*Document section:*
┌──

Showing posts with label Krzysztof Kieslowski. Show all posts
Showing posts with label Krzysztof Kieslowski. Show all posts

Wednesday, August 1, 2012

The Double Life of Véronique (Krzysztof Kieslowski)

Irene Jacob as Weronika and Véronique.

Fresh from a blockbuster overload after watching “The Dark Knight Rises” a couple of times (and “The Amazing Spider-Man” before that), it’s a bit off for me to immediately jump back to my more esoteric inclinations. Now, here’s Krzysztof Kieslowski’s enigmatic “The Double Life of Veronique”, a film that, like the movements of the marionettes shown in the film, unveils its story with a certain hypnotic vibe. Honestly, I’m not quite sure if what I have seen is really something deeply meditative or merely a pretentious piece, but it is nonetheless an artful ride. 
     
Just like a typical Kieslowski film, “The Double Life of Veronique” appears as if little to nothing is going to happen and as if the main characters’ feelings are operating within the confines of an emotional plane alien to ordinary viewers like us. But with the Kieslowki’s usual sleight-of-hand at play here, and with that I mean his penchant for integrating deeply affecting concepts about love and identity within the visual limitations of a subtle drama film, “The Double Life of Veronique” is quite successful in a handful of levels. 
     
First, it is a well-crafted cinematic amalgamation of music and imagery (thanks to Kieslowski’s frequent collaborators Zbigniew Preisner and Slawomir Idziak). Second, it is a film particularly memorable because of Irene Jacob’s natural, iridescent charm and quietly devastating performance. And third, well, this is where the more ambiguous things come in. As an abstract film both in emotions and meaning, it is meritorious in just letting its own visual and auditory mood take over the reins of telling the film’s story (or the reins of justifying the lack thereof). But unlike your usually plotless art film, “The Double Life of Veronique” has an involving narrative working to its own advantage. 
     
Well, the story is quite simplistic. It concerns two women who look very much alike: Weronika, who lives in Poland, and Veronique, who lives in Paris. Both characters are played by Irene Jacob. From the hair to their dressing preference, they are the spitting images of one another. Hell, they’re not even related. 
     
Not aware of each other’s existence, the film’s metaphysical powers are slowly creating a bridge; slowly, we are seeing the connection between them. But Kieslowski, arguably at his subtlest, won’t let his film be tarnished by some clichéd chance encounters or life-affirming vis a vis between the two. Instead, Kieslowski has spatially set both characters apart from each other to first let their independent stories be told. Weronika, a considerably free-spirited young woman, is just inches away from attaining success in the world of opera singing. Veronique, on the other hand, is a music teacher in search of a meaningful love. From these simple stories of existence, the film is quite surprising in how it slowly widens its conceptual plane as it progresses. From simply being a drama film about two look-alikes, “The Double Life of Veronique” slowly turns into a meditation about distant duality and the spiritual and emotional connection between two people created in the same physical mould.

└──

*Data segment:*
┌──

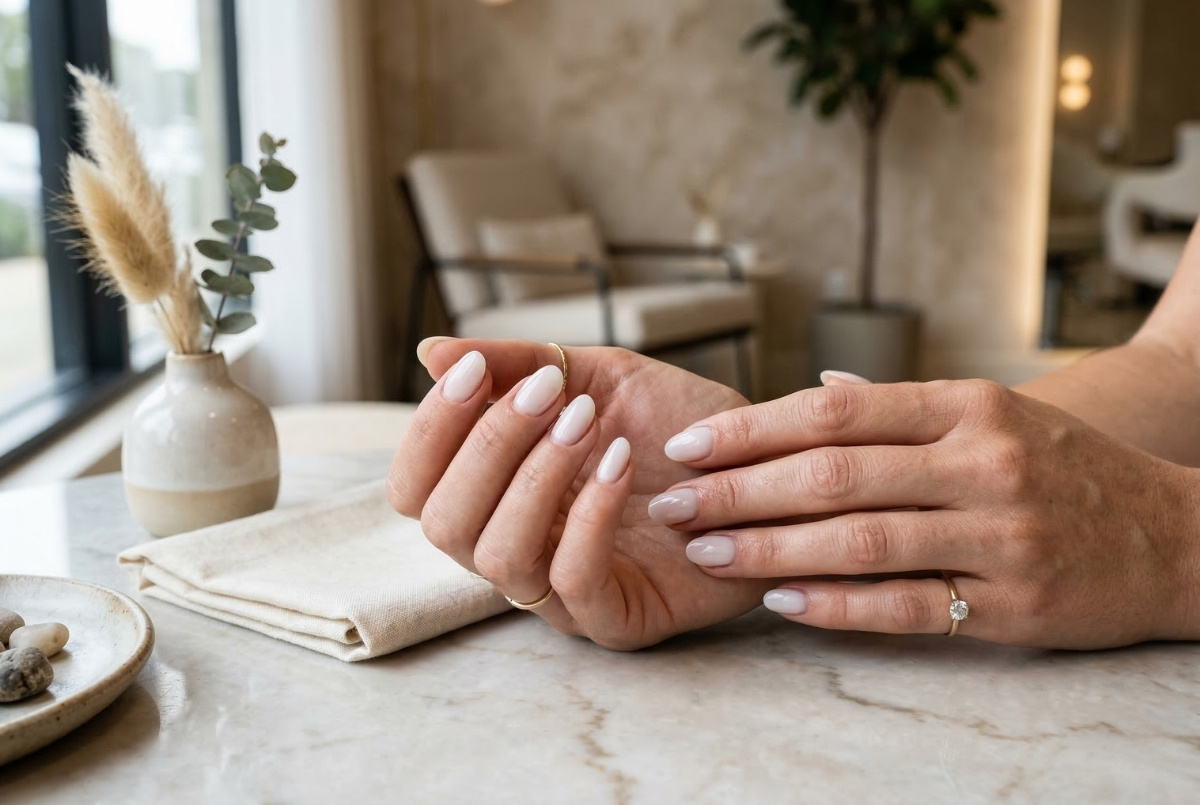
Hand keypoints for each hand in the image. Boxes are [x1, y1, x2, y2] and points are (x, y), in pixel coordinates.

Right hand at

└──

*Tasks for this exercise:*
1. In the review of The Double Life of Véronique, what is Veronique's job?
2. Extend the review of The Double Life of Véronique with a few more paragraphs, picking up after its final sentence.

*Exercise answers:*
1. She is a music teacher.

2.
     
So, maybe this is where God enters this little humanist circus. Does Kieslowski perceive God as a playful master creator? An omniscient being that brings dead ringers into existence, intentionally integrates them into the stream of life and then watch the sparks fly? Is there some sort of energy that these two share that when one of them dies, the other gets weaker and emptier inside? Kieslowski’s vision for this picture is just too far-reaching and, at the same time, so wonderfully ambiguous that its idea just won’t end where this film already has. Take “Another Earth” as an ideal example. I believe that the said film is “The Double Life of Veronique” all over again. 
     
Adding a sci-fi element by incorporating a ‘mirror’ earth that is said to be inhabited by parallel versions of ourselves, “Another Earth” just took this film’s whole concept and made it a notch more complicated but a notch less fascinating. But do not get me wrong, I think that “Another Earth”, as a film, has its own merits. But at the end of the day, I very much prefer Kieslowski’s masterly stroke of using nothing as his ultimate explanation to everything. Though this might be considered as a pretentious cop-out on his part, leaving everything unanswered has made the film even more compelling and reflective than it should have been. Although we all have different takes on it, we do not hold the key to what it’s really all about. Perhaps life itself does, and we just aren’t looking closely.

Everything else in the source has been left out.